▸ Description of the task: Wherever a line of the records contains "lines", copy that line.

▸ Exercise inputs:
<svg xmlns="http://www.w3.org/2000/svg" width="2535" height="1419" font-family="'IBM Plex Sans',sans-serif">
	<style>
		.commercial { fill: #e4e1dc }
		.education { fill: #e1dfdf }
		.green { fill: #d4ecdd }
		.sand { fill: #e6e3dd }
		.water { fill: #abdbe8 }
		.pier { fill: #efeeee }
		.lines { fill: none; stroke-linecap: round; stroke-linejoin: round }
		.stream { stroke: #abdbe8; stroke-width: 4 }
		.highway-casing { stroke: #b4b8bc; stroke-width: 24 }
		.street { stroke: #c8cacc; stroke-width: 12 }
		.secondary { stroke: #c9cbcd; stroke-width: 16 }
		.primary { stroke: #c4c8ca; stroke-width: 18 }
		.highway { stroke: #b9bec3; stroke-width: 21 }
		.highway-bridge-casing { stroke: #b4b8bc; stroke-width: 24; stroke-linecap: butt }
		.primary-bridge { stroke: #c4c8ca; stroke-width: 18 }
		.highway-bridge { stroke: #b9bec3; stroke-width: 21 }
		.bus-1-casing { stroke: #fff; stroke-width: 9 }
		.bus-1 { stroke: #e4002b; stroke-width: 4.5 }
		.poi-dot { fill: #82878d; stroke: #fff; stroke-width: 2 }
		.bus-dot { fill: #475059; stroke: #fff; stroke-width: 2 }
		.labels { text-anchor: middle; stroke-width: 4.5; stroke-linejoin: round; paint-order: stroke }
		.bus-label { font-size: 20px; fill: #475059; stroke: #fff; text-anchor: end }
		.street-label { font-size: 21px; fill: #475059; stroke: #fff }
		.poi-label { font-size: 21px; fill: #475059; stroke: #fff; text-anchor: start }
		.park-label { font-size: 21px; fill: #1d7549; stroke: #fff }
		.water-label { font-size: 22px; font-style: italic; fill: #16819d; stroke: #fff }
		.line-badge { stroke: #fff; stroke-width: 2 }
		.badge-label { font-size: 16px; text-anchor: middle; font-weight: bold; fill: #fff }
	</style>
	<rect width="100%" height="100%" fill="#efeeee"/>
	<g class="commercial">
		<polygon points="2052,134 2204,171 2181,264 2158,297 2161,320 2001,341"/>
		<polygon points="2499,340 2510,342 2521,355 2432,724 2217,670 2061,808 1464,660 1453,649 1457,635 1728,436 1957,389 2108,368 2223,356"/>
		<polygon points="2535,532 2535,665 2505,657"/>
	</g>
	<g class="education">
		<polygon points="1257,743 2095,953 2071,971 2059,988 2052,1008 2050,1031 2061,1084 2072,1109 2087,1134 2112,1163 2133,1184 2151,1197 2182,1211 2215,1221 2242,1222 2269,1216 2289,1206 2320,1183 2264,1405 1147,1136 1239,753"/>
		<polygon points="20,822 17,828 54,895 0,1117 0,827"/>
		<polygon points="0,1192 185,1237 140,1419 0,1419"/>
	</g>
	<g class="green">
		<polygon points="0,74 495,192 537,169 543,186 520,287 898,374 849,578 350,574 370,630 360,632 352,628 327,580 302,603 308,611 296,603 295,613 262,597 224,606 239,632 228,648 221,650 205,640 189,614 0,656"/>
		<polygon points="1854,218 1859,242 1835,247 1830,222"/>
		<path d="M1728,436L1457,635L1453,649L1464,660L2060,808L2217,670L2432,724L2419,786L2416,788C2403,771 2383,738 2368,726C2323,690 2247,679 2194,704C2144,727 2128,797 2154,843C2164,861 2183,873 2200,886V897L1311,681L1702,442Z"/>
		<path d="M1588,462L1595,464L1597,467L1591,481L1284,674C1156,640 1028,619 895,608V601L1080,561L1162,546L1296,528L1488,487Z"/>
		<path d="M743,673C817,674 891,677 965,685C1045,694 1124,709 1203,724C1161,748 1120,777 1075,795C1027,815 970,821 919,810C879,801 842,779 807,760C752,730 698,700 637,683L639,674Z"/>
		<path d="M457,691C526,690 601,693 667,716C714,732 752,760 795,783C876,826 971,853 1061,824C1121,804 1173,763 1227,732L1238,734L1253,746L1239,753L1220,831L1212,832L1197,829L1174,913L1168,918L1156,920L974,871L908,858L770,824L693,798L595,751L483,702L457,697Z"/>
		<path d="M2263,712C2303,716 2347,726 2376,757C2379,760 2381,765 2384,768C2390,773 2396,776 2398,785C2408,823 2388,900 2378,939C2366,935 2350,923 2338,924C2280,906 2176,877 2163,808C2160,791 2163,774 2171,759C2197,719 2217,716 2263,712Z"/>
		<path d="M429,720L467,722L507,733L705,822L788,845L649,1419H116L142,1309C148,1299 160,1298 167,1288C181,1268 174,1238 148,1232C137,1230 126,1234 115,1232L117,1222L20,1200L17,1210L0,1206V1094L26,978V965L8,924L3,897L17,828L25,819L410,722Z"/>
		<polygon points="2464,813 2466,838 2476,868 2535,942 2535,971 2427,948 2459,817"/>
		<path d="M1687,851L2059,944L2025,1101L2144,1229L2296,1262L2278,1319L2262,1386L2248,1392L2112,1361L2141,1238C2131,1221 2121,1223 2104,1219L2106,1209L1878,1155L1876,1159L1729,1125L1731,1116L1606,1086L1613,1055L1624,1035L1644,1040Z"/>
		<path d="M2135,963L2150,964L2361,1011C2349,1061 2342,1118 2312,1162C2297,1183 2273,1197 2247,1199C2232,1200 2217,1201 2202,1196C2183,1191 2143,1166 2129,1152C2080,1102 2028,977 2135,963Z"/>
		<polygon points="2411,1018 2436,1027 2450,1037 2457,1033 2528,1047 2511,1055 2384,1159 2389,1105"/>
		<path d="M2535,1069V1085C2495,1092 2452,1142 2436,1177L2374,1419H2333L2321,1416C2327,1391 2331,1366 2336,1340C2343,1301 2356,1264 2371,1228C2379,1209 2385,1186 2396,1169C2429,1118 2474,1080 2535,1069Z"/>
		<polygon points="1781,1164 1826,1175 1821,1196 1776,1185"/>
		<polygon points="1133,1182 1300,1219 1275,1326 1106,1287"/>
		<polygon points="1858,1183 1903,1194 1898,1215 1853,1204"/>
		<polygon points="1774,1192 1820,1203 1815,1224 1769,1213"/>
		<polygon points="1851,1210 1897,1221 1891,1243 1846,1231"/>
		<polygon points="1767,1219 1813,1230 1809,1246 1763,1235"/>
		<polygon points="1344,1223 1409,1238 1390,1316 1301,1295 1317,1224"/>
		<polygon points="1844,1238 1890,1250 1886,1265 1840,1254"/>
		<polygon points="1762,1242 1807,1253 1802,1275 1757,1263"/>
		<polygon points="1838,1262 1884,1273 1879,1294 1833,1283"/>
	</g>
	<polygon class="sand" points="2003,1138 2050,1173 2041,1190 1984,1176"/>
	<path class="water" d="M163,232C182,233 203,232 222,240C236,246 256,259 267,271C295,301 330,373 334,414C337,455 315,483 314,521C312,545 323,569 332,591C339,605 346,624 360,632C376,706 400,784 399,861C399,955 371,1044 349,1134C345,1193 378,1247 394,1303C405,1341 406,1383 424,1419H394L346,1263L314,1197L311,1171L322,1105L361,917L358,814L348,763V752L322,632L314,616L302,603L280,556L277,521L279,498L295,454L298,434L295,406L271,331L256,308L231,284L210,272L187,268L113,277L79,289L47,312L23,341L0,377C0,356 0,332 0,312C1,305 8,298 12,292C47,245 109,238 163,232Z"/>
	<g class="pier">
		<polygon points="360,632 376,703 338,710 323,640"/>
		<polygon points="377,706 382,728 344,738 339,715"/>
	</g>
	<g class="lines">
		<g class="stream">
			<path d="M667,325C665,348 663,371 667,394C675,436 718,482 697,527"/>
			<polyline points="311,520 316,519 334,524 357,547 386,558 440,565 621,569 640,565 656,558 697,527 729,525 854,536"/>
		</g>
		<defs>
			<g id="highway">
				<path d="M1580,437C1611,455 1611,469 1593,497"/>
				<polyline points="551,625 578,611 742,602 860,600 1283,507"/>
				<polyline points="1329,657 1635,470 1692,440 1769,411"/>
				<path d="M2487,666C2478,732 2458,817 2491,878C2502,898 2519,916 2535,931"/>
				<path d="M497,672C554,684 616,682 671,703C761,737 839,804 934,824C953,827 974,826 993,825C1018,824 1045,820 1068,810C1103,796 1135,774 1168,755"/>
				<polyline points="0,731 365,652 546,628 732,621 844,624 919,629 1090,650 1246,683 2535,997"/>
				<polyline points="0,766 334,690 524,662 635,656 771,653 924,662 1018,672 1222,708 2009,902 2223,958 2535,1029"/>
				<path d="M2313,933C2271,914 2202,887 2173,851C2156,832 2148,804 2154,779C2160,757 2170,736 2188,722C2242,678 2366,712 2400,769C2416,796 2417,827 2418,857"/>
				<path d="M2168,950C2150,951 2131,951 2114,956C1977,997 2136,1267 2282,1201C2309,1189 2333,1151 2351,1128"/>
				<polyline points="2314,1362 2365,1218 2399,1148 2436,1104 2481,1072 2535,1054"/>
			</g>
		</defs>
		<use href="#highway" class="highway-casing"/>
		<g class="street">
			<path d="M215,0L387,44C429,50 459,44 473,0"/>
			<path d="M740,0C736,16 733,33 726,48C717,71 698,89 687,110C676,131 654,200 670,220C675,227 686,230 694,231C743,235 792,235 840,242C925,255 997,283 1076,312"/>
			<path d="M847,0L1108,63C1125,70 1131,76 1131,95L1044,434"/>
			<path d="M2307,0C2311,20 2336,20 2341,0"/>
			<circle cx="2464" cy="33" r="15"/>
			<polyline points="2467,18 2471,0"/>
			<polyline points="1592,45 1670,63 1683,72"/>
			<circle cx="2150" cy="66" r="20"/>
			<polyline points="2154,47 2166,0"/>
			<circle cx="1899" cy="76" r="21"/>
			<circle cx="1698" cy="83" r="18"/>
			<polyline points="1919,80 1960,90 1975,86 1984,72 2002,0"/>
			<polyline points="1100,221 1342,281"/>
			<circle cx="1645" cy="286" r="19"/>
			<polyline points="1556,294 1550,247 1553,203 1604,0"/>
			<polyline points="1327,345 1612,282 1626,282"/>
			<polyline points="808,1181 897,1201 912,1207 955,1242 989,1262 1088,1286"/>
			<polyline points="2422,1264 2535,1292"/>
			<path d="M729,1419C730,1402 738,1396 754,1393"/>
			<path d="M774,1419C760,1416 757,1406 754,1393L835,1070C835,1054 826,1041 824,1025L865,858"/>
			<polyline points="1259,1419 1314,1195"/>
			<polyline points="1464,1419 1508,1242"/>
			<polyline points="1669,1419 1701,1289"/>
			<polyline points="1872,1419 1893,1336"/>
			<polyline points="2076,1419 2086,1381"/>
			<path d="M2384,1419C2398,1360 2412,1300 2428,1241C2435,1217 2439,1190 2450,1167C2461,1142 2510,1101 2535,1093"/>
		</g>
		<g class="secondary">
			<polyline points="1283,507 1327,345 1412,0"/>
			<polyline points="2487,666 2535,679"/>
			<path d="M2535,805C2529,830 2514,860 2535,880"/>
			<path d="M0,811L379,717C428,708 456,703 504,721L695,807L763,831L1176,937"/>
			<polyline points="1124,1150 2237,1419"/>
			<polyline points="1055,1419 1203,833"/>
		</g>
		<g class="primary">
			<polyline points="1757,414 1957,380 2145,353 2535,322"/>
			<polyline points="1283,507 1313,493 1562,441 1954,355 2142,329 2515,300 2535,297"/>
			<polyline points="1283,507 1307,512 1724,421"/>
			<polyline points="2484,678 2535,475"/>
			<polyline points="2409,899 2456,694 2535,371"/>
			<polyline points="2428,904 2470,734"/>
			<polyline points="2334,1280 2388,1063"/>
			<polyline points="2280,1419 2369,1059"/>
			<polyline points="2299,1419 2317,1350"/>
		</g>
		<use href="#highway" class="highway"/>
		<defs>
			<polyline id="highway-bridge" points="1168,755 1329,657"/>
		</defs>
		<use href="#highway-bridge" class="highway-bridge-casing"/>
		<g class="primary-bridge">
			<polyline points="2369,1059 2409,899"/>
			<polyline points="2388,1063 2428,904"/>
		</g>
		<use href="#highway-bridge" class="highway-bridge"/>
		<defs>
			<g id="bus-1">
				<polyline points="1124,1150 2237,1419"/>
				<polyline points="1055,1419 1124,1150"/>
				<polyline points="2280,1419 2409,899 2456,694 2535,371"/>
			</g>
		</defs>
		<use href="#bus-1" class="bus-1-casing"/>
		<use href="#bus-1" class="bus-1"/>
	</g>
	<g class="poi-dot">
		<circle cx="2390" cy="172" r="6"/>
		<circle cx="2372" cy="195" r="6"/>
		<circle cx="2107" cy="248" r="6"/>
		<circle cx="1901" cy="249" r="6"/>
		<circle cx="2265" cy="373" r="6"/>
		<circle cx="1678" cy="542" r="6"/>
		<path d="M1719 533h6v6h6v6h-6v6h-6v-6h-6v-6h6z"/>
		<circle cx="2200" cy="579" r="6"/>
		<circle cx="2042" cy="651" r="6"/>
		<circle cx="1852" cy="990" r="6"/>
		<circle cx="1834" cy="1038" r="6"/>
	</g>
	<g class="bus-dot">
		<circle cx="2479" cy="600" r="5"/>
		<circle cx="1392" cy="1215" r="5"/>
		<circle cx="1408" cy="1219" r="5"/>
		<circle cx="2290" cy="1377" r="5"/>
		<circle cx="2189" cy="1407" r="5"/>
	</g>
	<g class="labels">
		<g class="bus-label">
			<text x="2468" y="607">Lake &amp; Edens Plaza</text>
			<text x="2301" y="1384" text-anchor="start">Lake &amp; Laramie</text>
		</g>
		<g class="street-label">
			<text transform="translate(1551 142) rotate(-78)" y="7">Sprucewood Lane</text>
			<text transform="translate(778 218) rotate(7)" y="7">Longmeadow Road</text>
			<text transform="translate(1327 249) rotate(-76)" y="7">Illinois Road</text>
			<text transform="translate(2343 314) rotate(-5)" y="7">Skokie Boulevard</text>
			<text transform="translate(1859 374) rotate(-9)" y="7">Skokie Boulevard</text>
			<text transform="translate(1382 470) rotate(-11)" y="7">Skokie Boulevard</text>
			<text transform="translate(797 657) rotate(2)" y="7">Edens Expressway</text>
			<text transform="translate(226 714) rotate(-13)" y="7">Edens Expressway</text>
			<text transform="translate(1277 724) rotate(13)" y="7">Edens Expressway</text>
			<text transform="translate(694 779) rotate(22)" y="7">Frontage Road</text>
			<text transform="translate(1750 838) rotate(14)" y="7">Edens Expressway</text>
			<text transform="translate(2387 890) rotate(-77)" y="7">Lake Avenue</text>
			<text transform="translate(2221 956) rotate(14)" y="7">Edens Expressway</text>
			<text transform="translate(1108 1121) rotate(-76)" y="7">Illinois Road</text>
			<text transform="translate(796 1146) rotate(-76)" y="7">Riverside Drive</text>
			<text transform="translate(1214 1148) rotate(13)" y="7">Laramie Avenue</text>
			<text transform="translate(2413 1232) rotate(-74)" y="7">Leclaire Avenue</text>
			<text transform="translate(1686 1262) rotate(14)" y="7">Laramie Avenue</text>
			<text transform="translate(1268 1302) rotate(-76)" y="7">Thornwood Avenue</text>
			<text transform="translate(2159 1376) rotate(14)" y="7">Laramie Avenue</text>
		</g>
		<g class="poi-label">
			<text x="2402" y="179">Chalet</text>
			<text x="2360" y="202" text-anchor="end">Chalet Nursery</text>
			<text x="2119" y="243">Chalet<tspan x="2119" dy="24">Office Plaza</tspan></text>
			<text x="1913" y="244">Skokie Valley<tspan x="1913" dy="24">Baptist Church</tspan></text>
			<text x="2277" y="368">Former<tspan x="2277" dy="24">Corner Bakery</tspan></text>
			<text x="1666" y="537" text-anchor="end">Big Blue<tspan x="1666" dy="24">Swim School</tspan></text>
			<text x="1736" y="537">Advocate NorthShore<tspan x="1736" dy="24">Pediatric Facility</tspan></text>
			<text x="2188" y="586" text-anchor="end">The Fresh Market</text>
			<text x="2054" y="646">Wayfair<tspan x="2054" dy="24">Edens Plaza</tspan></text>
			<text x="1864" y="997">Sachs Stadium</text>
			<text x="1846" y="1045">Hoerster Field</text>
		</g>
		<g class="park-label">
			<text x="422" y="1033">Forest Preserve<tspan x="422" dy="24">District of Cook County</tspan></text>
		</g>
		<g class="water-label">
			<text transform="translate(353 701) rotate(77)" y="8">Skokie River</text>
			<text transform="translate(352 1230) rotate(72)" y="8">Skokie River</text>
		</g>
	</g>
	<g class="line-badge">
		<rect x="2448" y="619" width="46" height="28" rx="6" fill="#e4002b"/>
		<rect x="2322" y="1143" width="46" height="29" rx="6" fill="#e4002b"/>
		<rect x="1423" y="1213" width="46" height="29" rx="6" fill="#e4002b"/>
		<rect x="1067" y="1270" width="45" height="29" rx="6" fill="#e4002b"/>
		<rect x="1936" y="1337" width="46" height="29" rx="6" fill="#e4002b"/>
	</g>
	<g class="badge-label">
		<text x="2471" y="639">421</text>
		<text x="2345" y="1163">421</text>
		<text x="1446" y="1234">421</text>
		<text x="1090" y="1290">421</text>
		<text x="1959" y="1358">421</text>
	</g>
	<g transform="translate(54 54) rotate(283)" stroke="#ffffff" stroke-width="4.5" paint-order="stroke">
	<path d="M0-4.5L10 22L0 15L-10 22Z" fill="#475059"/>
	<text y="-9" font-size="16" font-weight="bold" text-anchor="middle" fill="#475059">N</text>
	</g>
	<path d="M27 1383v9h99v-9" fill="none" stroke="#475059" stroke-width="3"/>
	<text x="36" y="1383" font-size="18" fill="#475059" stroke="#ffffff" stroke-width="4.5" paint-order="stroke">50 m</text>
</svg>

▸ Answer space:
		.lines { fill: none; stroke-linecap: round; stroke-linejoin: round }
	<g class="lines">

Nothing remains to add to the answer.